Resumen comentado
El artículo permite tratar la capacidad organizativa sin reducirla ni al talento individual ni a la mera dotación de recursos. Su tesis es que, en entornos cambiantes, la ventaja no depende solo de lo que la empresa posee, sino de su capacidad de integrar, construir y reconfigurar competencias internas y externas.
Comentario estructurado
Introducción
El aporte de Teece, Pisano y Shuen consiste en haber desplazado el eje del análisis estratégico de la dotación de recursos a la capacidad de recombinarlos. En entornos sujetos a cambio, la ventaja competitiva no reposa en lo que la empresa posee en un momento dado, sino en su aptitud para integrar, edificar y reconfigurar competencias. Para la pequeña empresa la distinción es todo menos abstracta: numerosas empresas parecen capaces mientras el titular compensa personalmente cada fricción, y revelan su fragilidad en cuanto el volumen, la complejidad o la ausencia de una figura clave ponen a prueba la transferibilidad efectiva del trabajo.
La lectura MARTRO debe valerse del artículo para separar la potencia personal de la capability organizativa. Una capacidad es organizativa solo cuando sobrevive a la delegación, a la repetición y al cambio de contexto. Si un proceso comercial funciona porque una determinada persona recuerda todas las excepciones, no se está aún ante una capability, sino ante una dependencia tácita. Cuando, en cambio, el trabajo se sostiene en roles, datos, estándares mínimos, derechos de decisión y rutinas de revisión, la empresa comienza a poseer una capacidad susceptible de escalar sin consumir íntegramente el margen cognitivo de la dirección.
Tal distinción sostiene directamente la orientación diagnóstica.
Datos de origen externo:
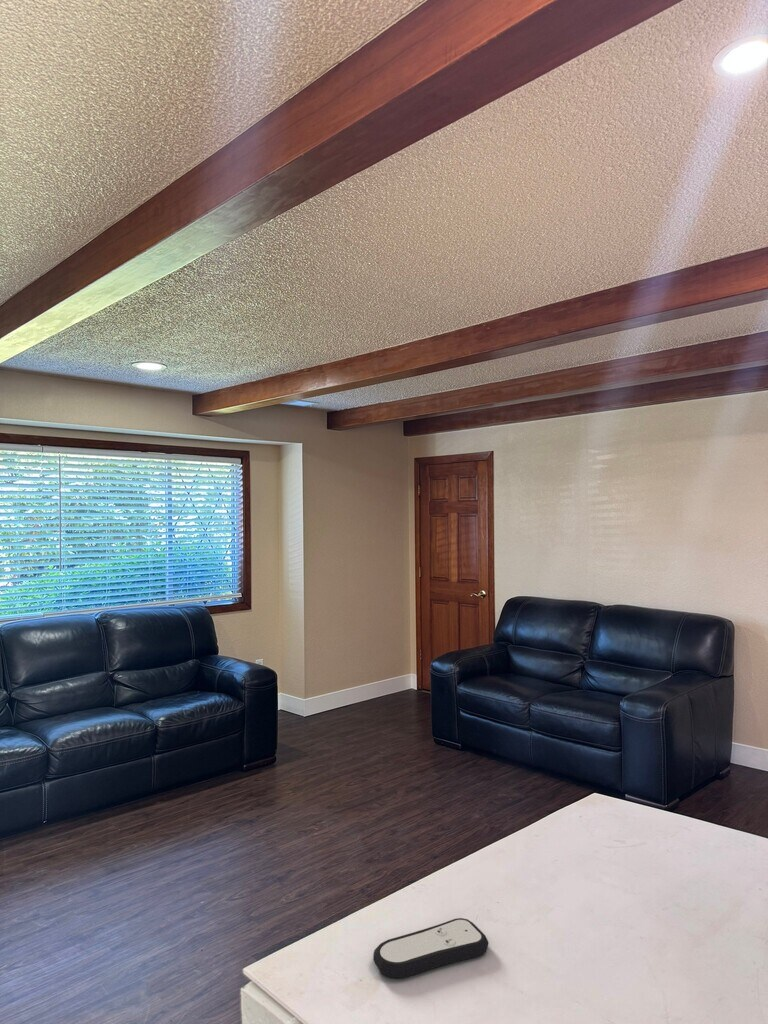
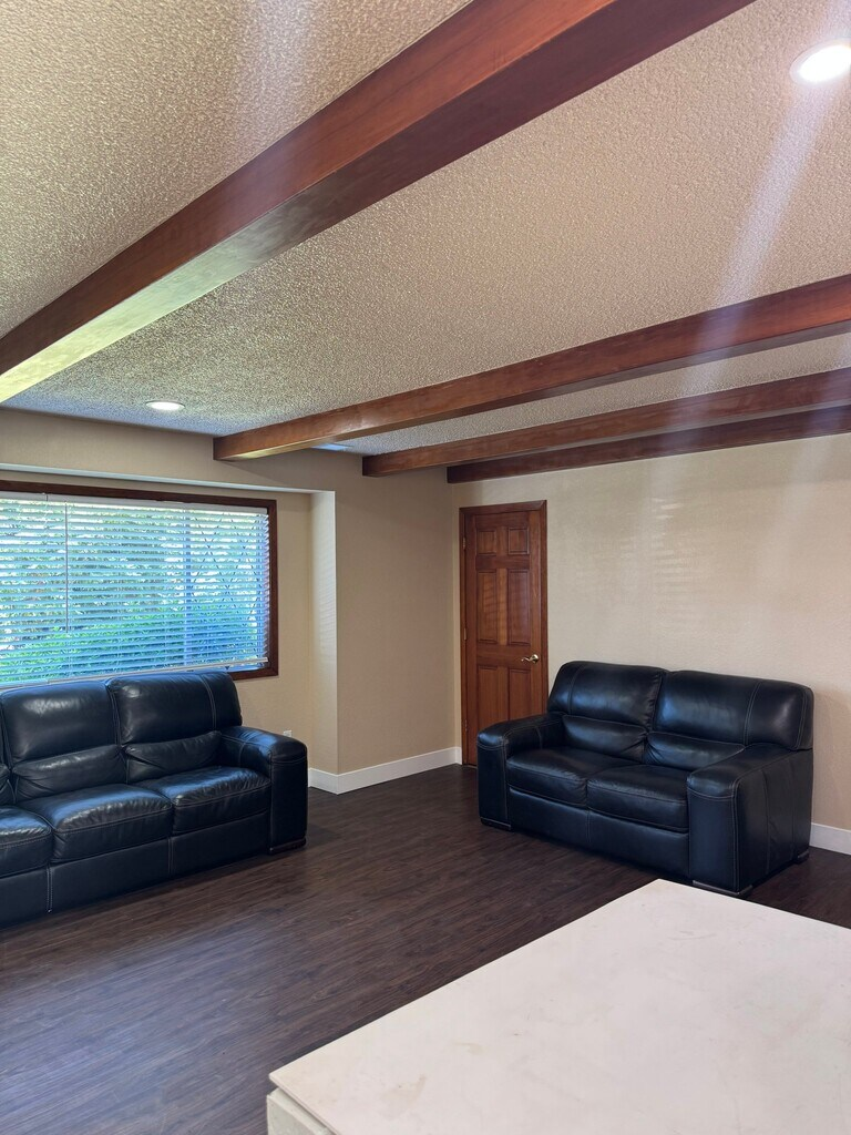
- remote control [372,917,490,979]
La indagación no debe limitarse a detectar qué recursos faltan, sino a establecer dónde reside lo que la empresa cree saber hacer: en una persona, en un procedimiento, en una serie de herramientas no integradas, en una relación con un proveedor, en una práctica tácita jamás formalizada. Cada respuesta configura un riesgo diferente. El artículo proporciona, en este sentido, la base para convertir el término «capacidad» en un objeto observable y discutible.
Conviene, además, aclarar que las dynamic capabilities no son sinónimo de agilidad genérica. El cambio frecuente no es de por sí índice de la capacidad de cambiar; puede señalar, al contrario, la ausencia de estándares. Una pequeña empresa que altere de continuo sus prioridades sin consolidar aprendizaje quizá esté reaccionando, no reconfigurándose. La capacidad dinámica presupone una continuidad subterránea —señales legibles, responsabilidades, mecanismos de elección, aptitud para incorporar el cambio en nuevas rutinas— a falta de la cual la adaptación se reduce a heroísmo recurrente.
El límite editorial es nítido: la fuente no debe emplearse para prometer ventaja competitiva, ni para certificar la adaptatividad de una empresa. Fundamenta una lente —la observación de las condiciones mínimas bajo las cuales una organización puede reconfigurarse— cuya prueba no reside en la cita teórica, sino en los episodios: qué ocurre cuando un cliente muda sus solicitudes, un proveedor se ralentiza, un rol se ausenta, un proceso crece en volumen. Es en tales coyunturas donde la capability declarada deviene verificable o se revela mera dependencia personal.
Por qué importa para MARTRO
distingue la potencia personal de la capacidad organizativa, definiendo esta última como lo que sobrevive a delegación, repetición y cambio de contexto.
Límites y condiciones de uso
es categoría estratégica de alto nivel; debe reconducirse a episodios y artefactos para volverse observable.
no promete ventaja competitiva ni certifica adaptatividad; fundamenta una lente observacional.
Aplicación práctica para pymes
establecer dónde «reside» una capacidad declarada —persona, procedimiento, herramienta, relación— y qué riesgo de ello deriva.